| IL TUO COMPITO |
Trascrivi riga per riga l'intero elenco qui sotto, senza alcuna modifica, omettendo le immagini.

━━━ VOCI FORNITE

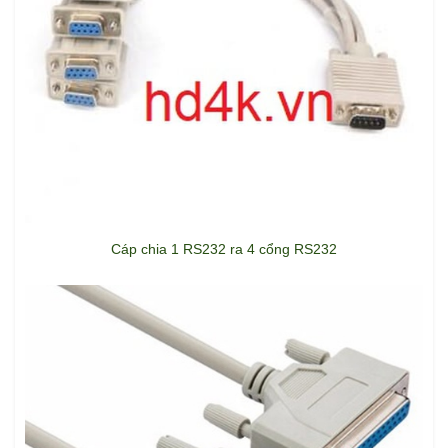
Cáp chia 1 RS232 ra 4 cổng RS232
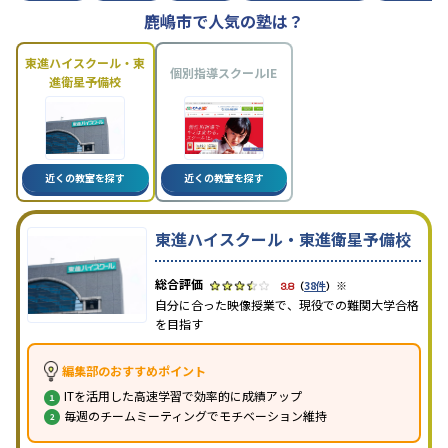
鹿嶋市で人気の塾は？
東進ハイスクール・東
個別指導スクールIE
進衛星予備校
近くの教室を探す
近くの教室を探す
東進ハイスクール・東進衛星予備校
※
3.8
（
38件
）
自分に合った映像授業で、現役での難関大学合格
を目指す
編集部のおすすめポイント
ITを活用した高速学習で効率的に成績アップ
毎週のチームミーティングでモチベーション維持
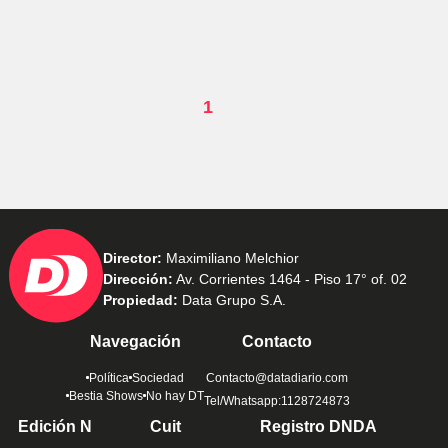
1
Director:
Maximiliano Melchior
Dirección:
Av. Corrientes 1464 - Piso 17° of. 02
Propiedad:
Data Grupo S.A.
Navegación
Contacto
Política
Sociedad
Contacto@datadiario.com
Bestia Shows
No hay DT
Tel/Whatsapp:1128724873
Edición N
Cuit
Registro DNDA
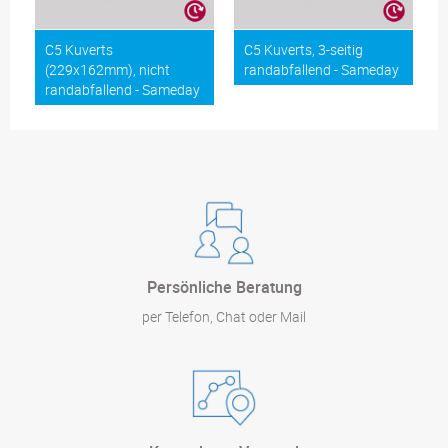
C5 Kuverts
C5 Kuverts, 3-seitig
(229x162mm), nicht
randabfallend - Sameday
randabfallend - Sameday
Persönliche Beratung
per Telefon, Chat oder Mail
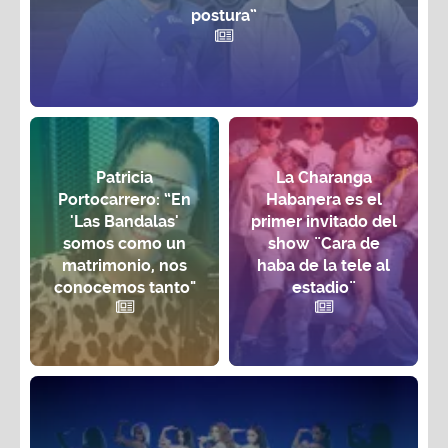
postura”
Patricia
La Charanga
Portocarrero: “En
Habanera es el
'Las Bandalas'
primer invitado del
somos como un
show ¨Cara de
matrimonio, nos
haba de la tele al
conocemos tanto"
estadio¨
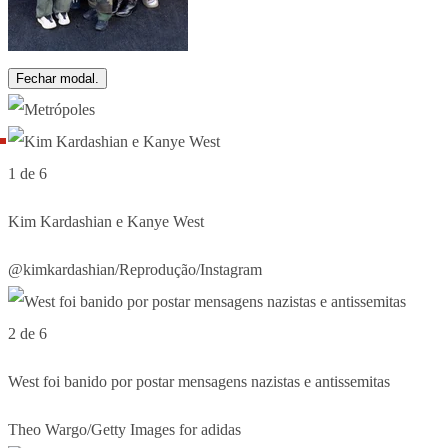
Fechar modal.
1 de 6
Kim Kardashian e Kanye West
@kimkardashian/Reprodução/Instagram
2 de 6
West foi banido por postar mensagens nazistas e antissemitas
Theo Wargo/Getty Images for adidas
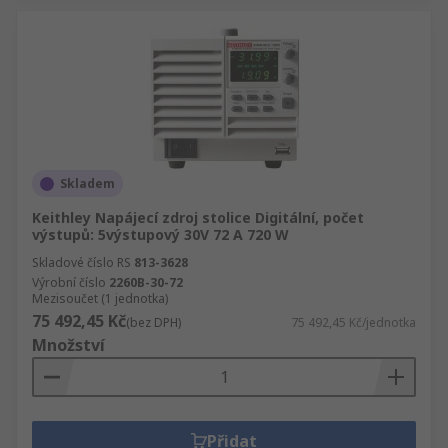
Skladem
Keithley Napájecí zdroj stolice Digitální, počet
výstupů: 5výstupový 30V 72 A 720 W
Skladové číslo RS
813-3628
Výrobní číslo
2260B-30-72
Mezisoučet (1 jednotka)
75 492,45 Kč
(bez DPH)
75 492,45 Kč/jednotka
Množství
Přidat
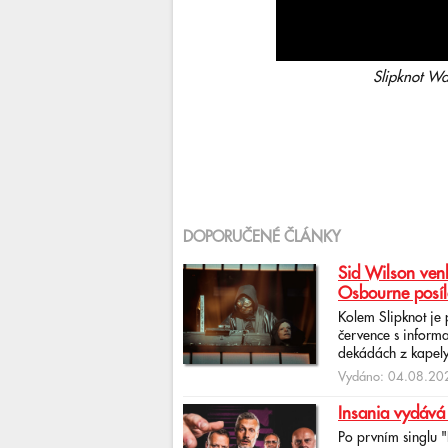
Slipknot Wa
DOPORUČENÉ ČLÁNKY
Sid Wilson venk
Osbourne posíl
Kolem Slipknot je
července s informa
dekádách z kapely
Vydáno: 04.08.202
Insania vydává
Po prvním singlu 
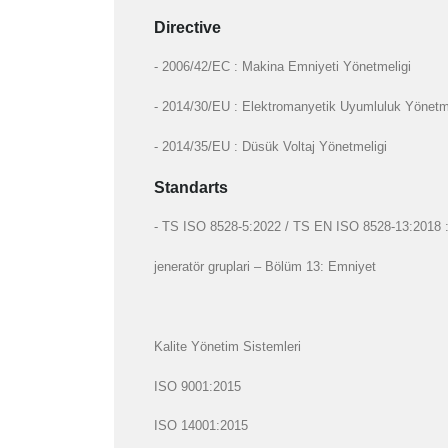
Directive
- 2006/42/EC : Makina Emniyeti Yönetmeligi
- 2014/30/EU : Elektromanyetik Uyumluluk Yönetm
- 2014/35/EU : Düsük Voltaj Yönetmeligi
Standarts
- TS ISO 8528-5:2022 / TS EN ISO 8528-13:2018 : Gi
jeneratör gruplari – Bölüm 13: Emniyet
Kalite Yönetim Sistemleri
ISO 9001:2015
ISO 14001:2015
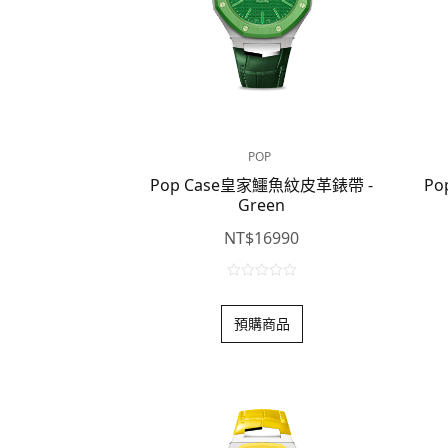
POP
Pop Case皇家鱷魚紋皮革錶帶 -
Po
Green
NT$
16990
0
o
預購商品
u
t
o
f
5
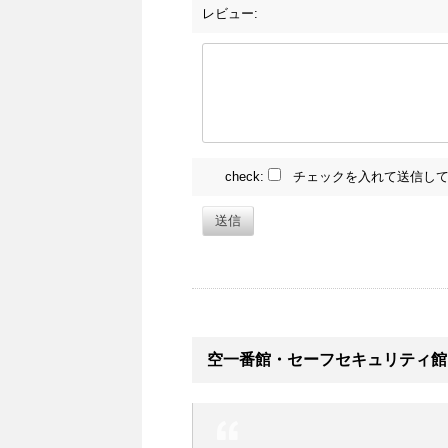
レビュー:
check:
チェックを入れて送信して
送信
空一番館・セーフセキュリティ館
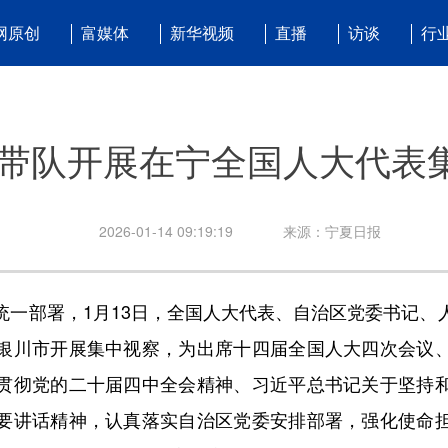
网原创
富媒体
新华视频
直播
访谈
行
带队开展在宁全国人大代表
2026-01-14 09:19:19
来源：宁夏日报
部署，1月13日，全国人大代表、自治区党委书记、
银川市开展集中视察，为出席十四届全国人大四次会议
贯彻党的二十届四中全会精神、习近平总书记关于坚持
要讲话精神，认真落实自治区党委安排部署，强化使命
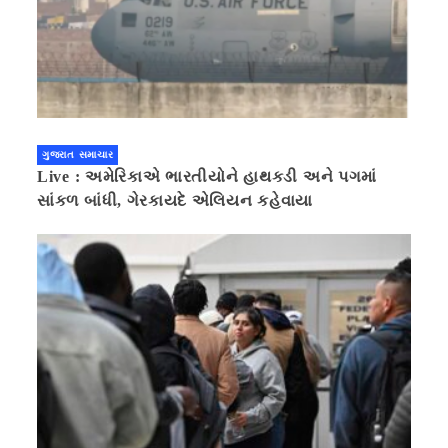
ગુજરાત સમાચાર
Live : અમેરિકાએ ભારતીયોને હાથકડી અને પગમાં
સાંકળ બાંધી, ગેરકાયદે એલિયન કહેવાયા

━━━━━━

| ESITO DEL COMPITO |
Cáp chia 1 RS232 ra 4 cổng RS232
鹿嶋市で人気の塾は？
東進ハイスクール・東
個別指導スクールIE
進衛星予備校
近くの教室を探す
近くの教室を探す
東進ハイスクール・東進衛星予備校
※
3.8
（
38件
）
自分に合った映像授業で、現役での難関大学合格
を目指す
編集部のおすすめポイント
ITを活用した高速学習で効率的に成績アップ
毎週のチームミーティングでモチベーション維持
1
Director:
Maximiliano Melchior
Dirección:
Av. Corrientes 1464 - Piso 17° of. 02
Propiedad:
Data Grupo S.A.
Navegación
Contacto
Política
Sociedad
Contacto@datadiario.com
Bestia Shows
No hay DT
Tel/Whatsapp:1128724873
Edición N
Cuit
Registro DNDA
C5 Kuverts
C5 Kuverts, 3-seitig
(229x162mm), nicht
randabfallend - Sameday
randabfallend - Sameday
Persönliche Beratung
per Telefon, Chat oder Mail
postura”
Patricia
La Charanga
Portocarrero: “En
Habanera es el
'Las Bandalas'
primer invitado del
somos como un
show ¨Cara de
matrimonio, nos
haba de la tele al
conocemos tanto"
estadio¨
Fechar modal.
1 de 6
Kim Kardashian e Kanye West
@kimkardashian/Reprodução/Instagram
2 de 6
West foi banido por postar mensagens nazistas e antissemitas
Theo Wargo/Getty Images for adidas
Skladem
Keithley Napájecí zdroj stolice Digitální, počet
výstupů: 5výstupový 30V 72 A 720 W
Skladové číslo RS
813-3628
Výrobní číslo
2260B-30-72
Mezisoučet (1 jednotka)
75 492,45 Kč
(bez DPH)
75 492,45 Kč/jednotka
Množství
Přidat
Slipknot Wa
DOPORUČENÉ ČLÁNKY
Sid Wilson venk
Osbourne posíl
Kolem Slipknot je
července s informa
dekádách z kapely
Vydáno: 04.08.202
Insania vydává
Po prvním singlu 
Directive
- 2006/42/EC : Makina Emniyeti Yönetmeligi
- 2014/30/EU : Elektromanyetik Uyumluluk Yönetm
- 2014/35/EU : Düsük Voltaj Yönetmeligi
Standarts
- TS ISO 8528-5:2022 / TS EN ISO 8528-13:2018 : Gi
jeneratör gruplari – Bölüm 13: Emniyet
Kalite Yönetim Sistemleri
ISO 9001:2015
ISO 14001:2015
POP
Pop Case皇家鱷魚紋皮革錶帶 -
Po
Green
NT$
16990
0
o
預購商品
u
t
o
f
5
レビュー:
check:
チェックを入れて送信して
送信
空一番館・セーフセキュリティ館
网原创
富媒体
新华视频
直播
访谈
行
带队开展在宁全国人大代表
2026-01-14 09:19:19
来源：宁夏日报
部署，1月13日，全国人大代表、自治区党委书记、
银川市开展集中视察，为出席十四届全国人大四次会议
贯彻党的二十届四中全会精神、习近平总书记关于坚持
要讲话精神，认真落实自治区党委安排部署，强化使命
ગુજરાત સમાચાર
Live : અમેરિકાએ ભારતીયોને હાથકડી અને પગમાં
સાંકળ બાંધી, ગેરકાયદે એલિયન કહેવાયા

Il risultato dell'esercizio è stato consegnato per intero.